First, ordering matters. If updates land out of order, your downstream system can end up in a totally inconsistent state. Imagine applying a delete before the insert. Or overwriting a change with an older value.
Second, you need delivery guarantees. At-least-once is the bare minimum. Ideally, you want exactly-once delivery, or something close to it. Because if even a single event goes missing β say a delete gets dropped or a critical update never lands β your whole target system can go out of sync. And good luck figuring that out three weeks later when a dashboard starts showing negative revenue.
Finally, flexible message formatting is a must. Not all downstream systems speak the same language. Some want Avro. Some want JSON. Some want flattened payloads, some want the full before/after row state. If your CDC pipeline can't translate between formats cleanly, you're going to spend a lot of time writing glue code.
So what architecture handles all of this gracefully?
Pub/sub with a message bus.
Every time a change happens in your source system, that change gets pushed to a message busβ Kafka, Pulsar, whatever you're into. Then, downstream systems can subscribe to those events and consume them however and whenever they want.
Why does this work so well?
Because it scales. The producer β your source system β just firehoses changes into the bus. And if one consumer can't keep up? Spin up more consumers. Need to fan out to multiple targets? No problem. Each one can subscribe independently and process the stream at its own pace.
More importantly, it decouples your systems. The source can change its underlying database, or move a dataset to another host, or even swap engines entirely. As long as it keeps pushing the same events to the bus, none of the downstream systems need to care. They're happily consuming events, blissfully unaware of whatever chaos is happening upstream.
This is what makes pub/sub CDC architectures production-grade.
They're fast. They're resilient. And they give you breathing room as your systems evolve. Because the source system will inevitably change. The schema will shift. The data format will mutate. If you didn't build your CDC system to handle that from day one?
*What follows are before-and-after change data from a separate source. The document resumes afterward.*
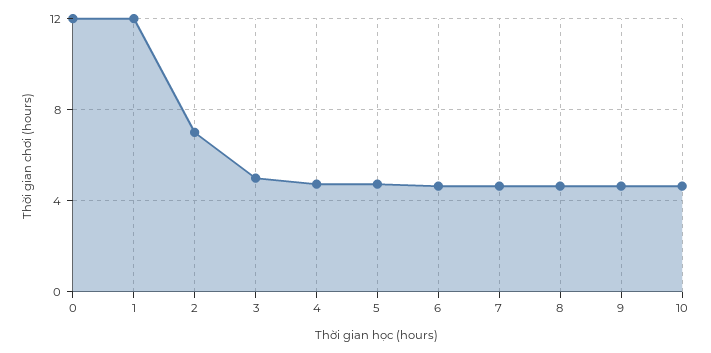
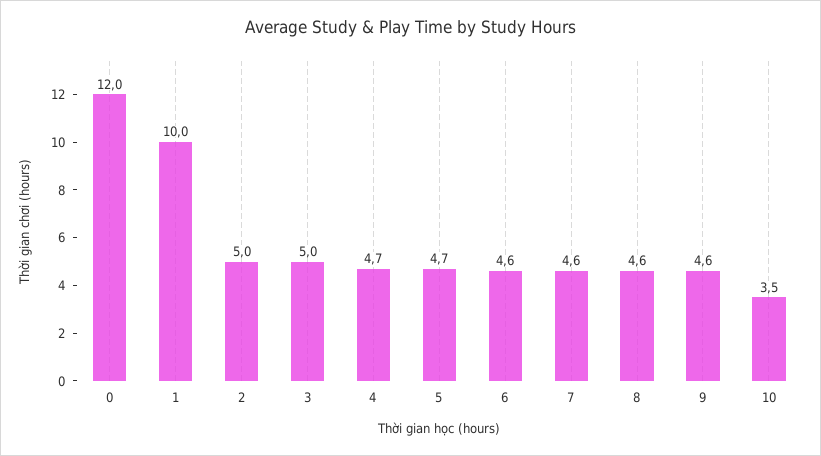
  {
    "0": 12,
-   "1": 12,
+   "1": 10,
-   "2": 7,
+   "2": 5,
    "3": 5,
    "4": 4.7,
    "5": 4.7,
    "6": 4.6,
    "7": 4.6,
    "8": 4.6,
    "9": 4.6,
-   "10": 4.5
+   "10": 3.5
  }

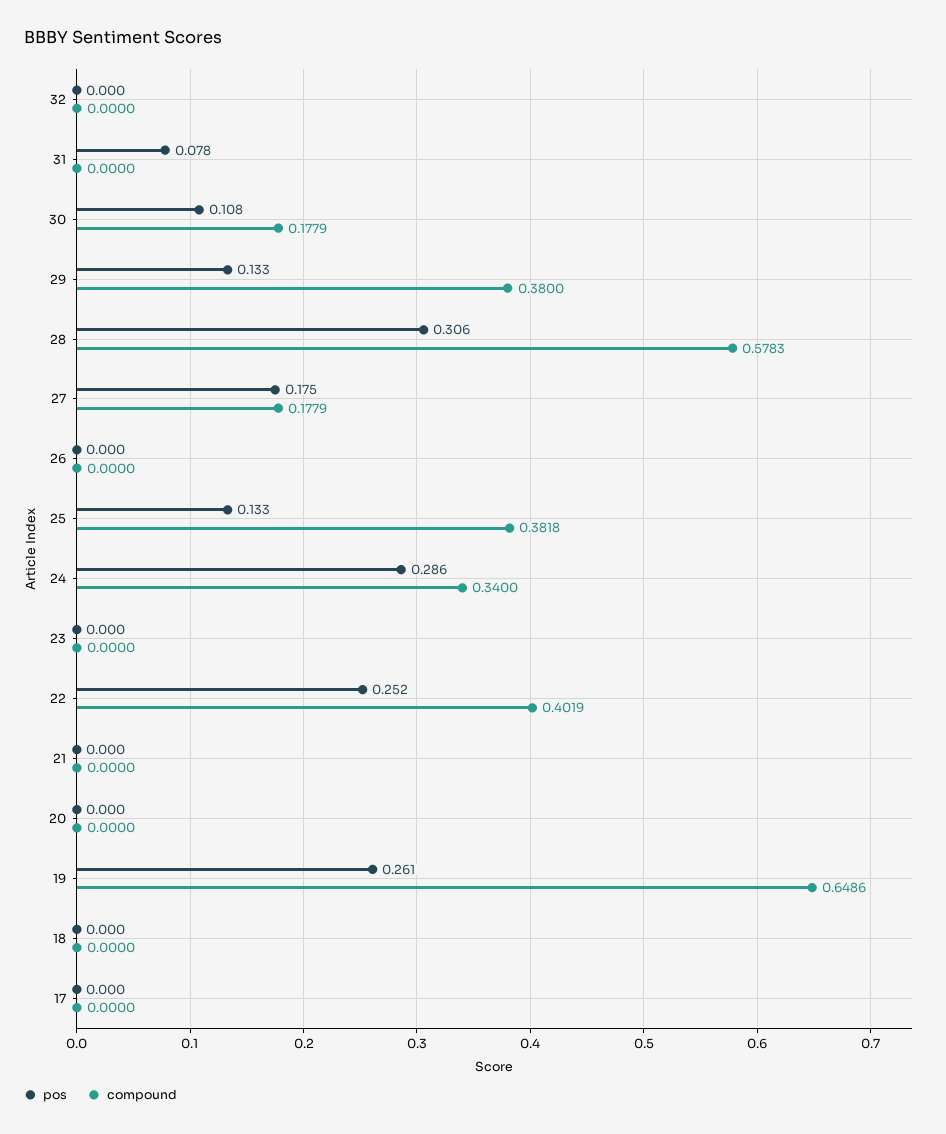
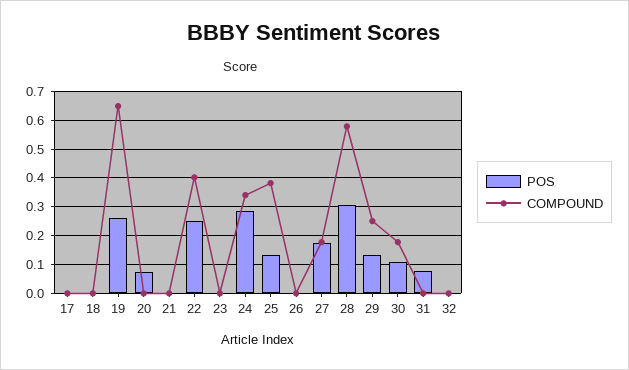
  {
    "pos": {
      "32": 0,
      "31": 0.078,
      "30": 0.108,
      "29": 0.133,
      "28": 0.306,
      "27": 0.175,
      "26": 0,
      "25": 0.133,
      "24": 0.286,
      "23": 0,
      "22": 0.252,
      "21": 0,
-     "20": 0,
+     "20": 0.075,
      "19": 0.261,
      "18": 0,
      "17": 0
    },
    "compound": {
      "32": 0,
      "31": 0,
      "30": 0.1779,
-     "29": 0.38,
+     "29": 0.25,
      "28": 0.5783,
      "27": 0.1779,
      "26": 0,
      "25": 0.3818,
      "24": 0.34,
      "23": 0,
      "22": 0.4019,
      "21": 0,
      "20": 0,
      "19": 0.6486,
      "18": 0,
      "17": 0
    }
  }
Well, I hope you like replatforming under pressure.
Wrapping it up
Look, Change Data Capture isn't magic. It's not going to fix your broken data models, clean up your event schema, or rewrite your 3000-line Airflow DAG. It won't stop sales from asking for 14 versions of the same dashboard, each with a slightly different definition of "monthly revenue."
But what it does give you is breathing room. A reliable, scalable, low-impact mechanism to get fresh, accurate data out of your operational systems and into the places that matter.